Die CDU auf jeden Fall stellt keinen der hessischen Oberbürgermeister mehr. Am Wochenende der Stichwahl in Wiesbaden fand in Hanau der Landesparteitag der SPD statt, für die ihr Vorsitzender Thorsten Schäfer-Gümbel als Spitzenkandidat ins Rennen um Hessen geht. In Hanau hatte der Kanzlerkandidat Peer Steinbrück deshalb ausgerufen: „Wir beide wollen gewinnen und uns hinterher wiederfinden in einer rot-grünen Bundesregierung!“, was ein enges Bündnis im Wahlkampf nach sich ziehen wird, da Steinbrück in Hessen wohlgelitten ist und Überschriften wie „Diesmal kein Fettnäpfchen“ dem Kandidaten Steinbrück eher nützen als schaden. In Hessen. Denn hierzulande hat man es gerne offen und mag das Verschwimmelte nur so lange, bis man es durchschaut.

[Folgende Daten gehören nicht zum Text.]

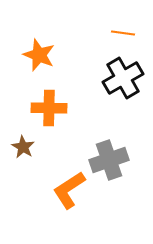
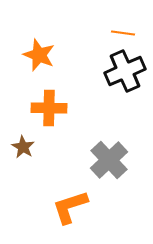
black cross: moved 2 px right, 7 px up; rotated 6 degrees clockwise
gray cross: rotated 24 degrees counterclockwise
orange L-shape: moved 1 px right, 17 px down; rotated 15 degrees clockwise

Thematisch liegt man sowieso dicht beieinander. Soziale Gerechtigkeit ist eine Leitlinie, Gleichberechtigung von Geschlechtern und Bevölkerungsgruppen auch, die Steuern für Wohlhabende rauf, die für Minderbemittelte runter, ist auch eine gemeinsame Devise. Die beiden Kandidaten sind sich darüberhinaus einig, was zuvörderst abgeschafft gehört: das neue Betreuungsgeld und was für die Kitas derzeit noch übrig bleibt. Neben dem Programm gab es auch personelle Einigkeit. Der 'emeritierte' Landesfürst von Rheinland-Pfalz, Kurt Beck, erhielt die Holger-Börne-Medaille, in Gedenken an den Ministerpräsidenten des Landes Hessen von 1976 bis 1987. Das hat seinen tieferen Grund darin, daß ähnlich und doch anders wie das Trauma von 2007, der verhinderten Wahl eines SPD-OB in Wiesbaden, Kurt Beck eine hervorragend Rolle spielte, als die SPD-Frontfrau Andrea Ypsilanti nach allen Regeln der fiesen Kunst in Hessen von den Medien und der CDU demontiert wurde. Mutwillig, das weiß jeder, aber mit Erfolg.
Hessen bleibt also auch in den nächsten Monaten spannend. Erst recht, wenn Peer Steinbrück öfter mal vorbeikommt. Außerdem darf man gespannt sein, was der neue SPD Oberbürgermeister in Frankfurt, Peter Feldmann, mit den Wiesbadenern im Verbund für die Region vorschlägt, nachdem der Schulterschluß mit den Offenbachern und OB Horst Schneider schon gekappt hat.
P.S. Ganz nett unser Foto der siegesfreudigen Rotbeschlippsten. Allerdings ist man so viele Männer auf einen Streich ohne politische Frauen eigentlich nur aus der CDU und FDP gewohnt.